Sequencing and de novo analysis of a coral larval transcriptome using 454 GSFlx

Abstract

Background: New methods are needed for genomic-scale analysis of emerging model organisms that exemplify important biological questions but lack fully sequenced genomes. For example, there is an urgent need to understand the potential for corals to adapt to climate change, but few molecular resources are available for studying these processes in reef-building corals. To facilitate genomics studies in corals and other non-model systems, we describe methods for transcriptome sequencing using 454, as well as strategies for assembling a useful catalog of genes from the output. We have applied these methods to sequence the transcriptome of planulae larvae from the coral Acropora millepora.

Results: More than 600,000 reads produced in a single 454 sequencing run were assembled into approximately 40,000 contigs with five-fold average sequencing coverage. Based on sequence similarity with known proteins, these analyses identified approximately 11,000 different genes expressed in a range of conditions including thermal stress and settlement induction. Assembled sequences were annotated with gene names, conserved domains, and Gene Ontology terms. Targeted searches using these annotations identified the majority of genes associated with essential metabolic pathways and conserved signaling pathways, as well as novel candidate genes for stress-related processes. Comparisons with the genome of the anemone Nematostella vectensis revealed approximately 8,500 pairs of orthologs and approximately 100 candidate coral-specific genes. More than 30,000 SNPs were detected in the coral sequences, and a subset of these validated by re-sequencing.

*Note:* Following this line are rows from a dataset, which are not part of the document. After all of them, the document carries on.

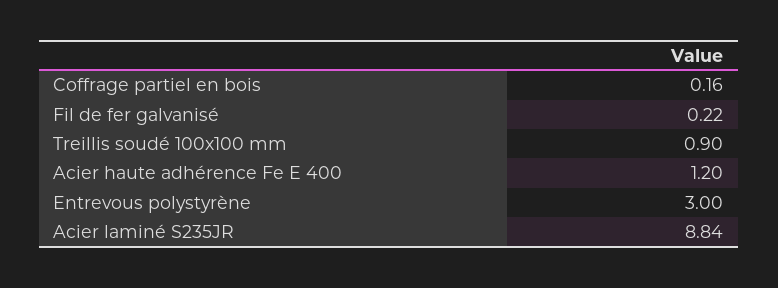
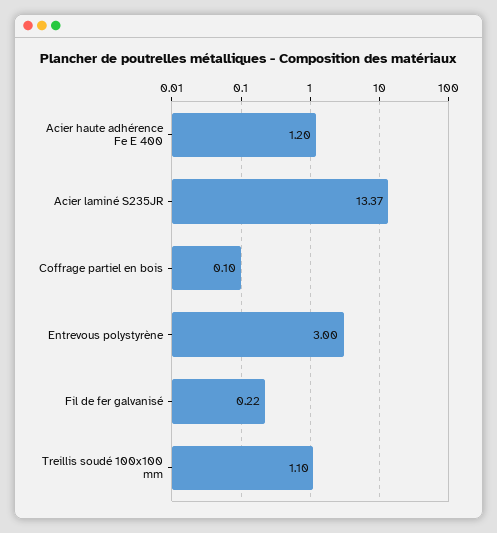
  {
-   "Coffrage partiel en bois": 0.16,
+   "Coffrage partiel en bois": 0.1,
    "Fil de fer galvanisé": 0.22,
-   "Treillis soudé 100x100 mm": 0.9,
+   "Treillis soudé 100x100 mm": 1.1,
    "Acier haute adhérence Fe E 400": 1.2,
    "Entrevous polystyrène": 3,
-   "Acier laminé S235JR": 8.84
+   "Acier laminé S235JR": 13.37
  }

Conclusion: The methods described here for deep sequencing of the transcriptome should be widely applicable to generate catalogs of genes and genetic markers in emerging model organisms. Our data provide the most comprehensive sequence resource currently available for reef-building corals, and include an extensive collection of potential genetic markers for association and population connectivity studies. The characterization of the larval transcriptome for this widely-studied coral will enable research into the biological processes underlying stress responses in corals and evolutionary adaptation to global climate change.

Figure 1

Diagram of cDNA synthesis and 454 library preparation procedures. Three fragment types are produced by sonication: 5', internal, and 3'. Ligation with the partially double-stranded adaptors A and B produces, for each fragment type, certain adaptor configurations that will be amplified (above the '+'), and others that will be suppressed (below the '+') during the subsequent amplification. The procedure preferentially amplifies constructs that are appropriate for 454 sequencing (shown inside box).

Figure 2

Overview of A. millepora transcriptome sequencing and assembly. (A) Size distribution of 454 sequencing read sizes after removal of adaptor sequences and outliers. (B) Size distribution of assembled sequences after assembly and contig joining. Note the logarithmic y-axis. (C) Log-log plot showing the dependence of assembled sequence lengths on the number of sequences assembled into each. (D) Assembled sequences are shown ranked from largest to smallest, with the cumulative percent of assembled bases (dashed line) and total assembly length (solid line) calculated based on those rankings. Sequence rank is shown in units of 10,000.

Figure 3

Classification of single nucleotide polymorphisms (SNPs) identified from 454 sequences. Overall frequency of these SNP types in the larval transcriptome is one per 207 bp.